## What to produce
Repeat, word for word, every line from the line holding "Νοιάζονται οι Μορμόνοι για τις 40 Γυναίκες" through the final line of the entries below. Skip all pictures.

## Provided material
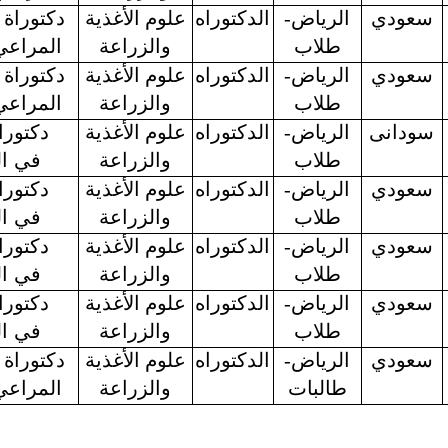
سعودي
الرياض-
الدكتوراه
علوم الأغذية
دكتوراة 
طلاب
والزراعة
المراعي
سعودي
الرياض-
الدكتوراه
علوم الأغذية
دكتوراة 
طلاب
والزراعة
المراعي
سودانى
الرياض-
الدكتوراه
علوم الأغذية
دكتورا
طلاب
والزراعة
في
ا
سعودي
الرياض-
الدكتوراه
علوم الأغذية
دكتورا
طلاب
والزراعة
في
ا
سعودي
الرياض-
الدكتوراه
علوم الأغذية
دكتورا
طلاب
والزراعة
في
ا
سعودي
الرياض-
الدكتوراه
علوم الأغذية
دكتورا
طلاب
والزراعة
في
ا
سعودي
الرياض-
الدكتوراه
علوم الأغذية
دكتوراة 
طالبات
والزراعة
المراعي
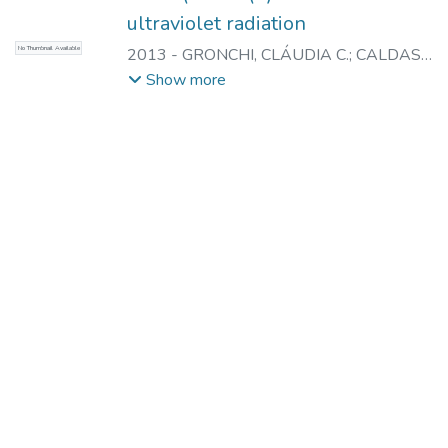
ultraviolet radiation
No Thumbnail Available
2013
-
GRONCHI, CLÁUDIA C.
;
CALDAS,
LINDA V.E.
Show more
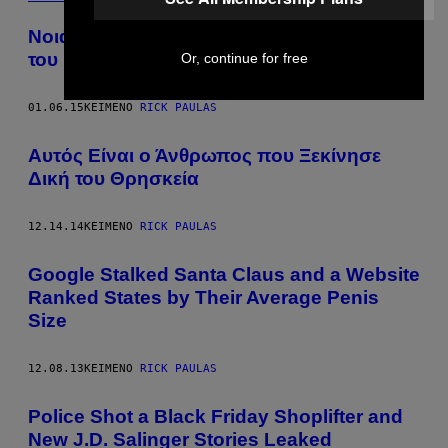
Νοιάζονται οι Μορμόνοι για τις 40 Γυναίκες
του Ηγέτη τους Joseph Smith;
Or, continue for free
01.06.15
ΚΕΊΜΕΝΟ
RICK PAULAS
Αυτός Είναι ο Άνθρωπος που Ξεκίνησε
Δική του Θρησκεία
12.14.14
ΚΕΊΜΕΝΟ
RICK PAULAS
Google Stalked Santa Claus and a Website
Ranked States by Their Average Penis
Size
12.08.13
ΚΕΊΜΕΝΟ
RICK PAULAS
Police Shot a Black Friday Shoplifter and
New J.D. Salinger Stories Leaked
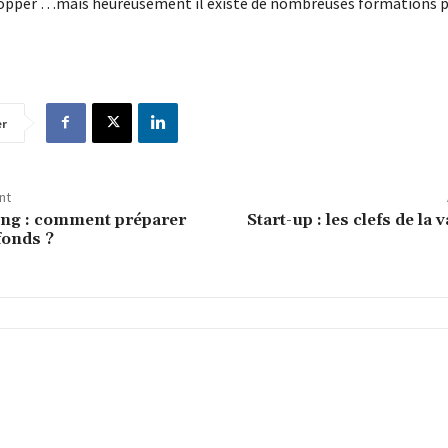
lopper …mais heureusement il existe de nombreuses formations p
er
nt
ng : comment préparer
Start-up : les clefs de la 
fonds ?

## Written answer
Νοιάζονται οι Μορμόνοι για τις 40 Γυναίκες
του Ηγέτη τους Joseph Smith;
Or, continue for free
01.06.15
ΚΕΊΜΕΝΟ
RICK PAULAS
Αυτός Είναι ο Άνθρωπος που Ξεκίνησε
Δική του Θρησκεία
12.14.14
ΚΕΊΜΕΝΟ
RICK PAULAS
Google Stalked Santa Claus and a Website
Ranked States by Their Average Penis
Size
12.08.13
ΚΕΊΜΕΝΟ
RICK PAULAS
Police Shot a Black Friday Shoplifter and
New J.D. Salinger Stories Leaked
lopper …mais heureusement il existe de nombreuses formations p
er
nt
ng : comment préparer
Start-up : les clefs de la 
fonds ?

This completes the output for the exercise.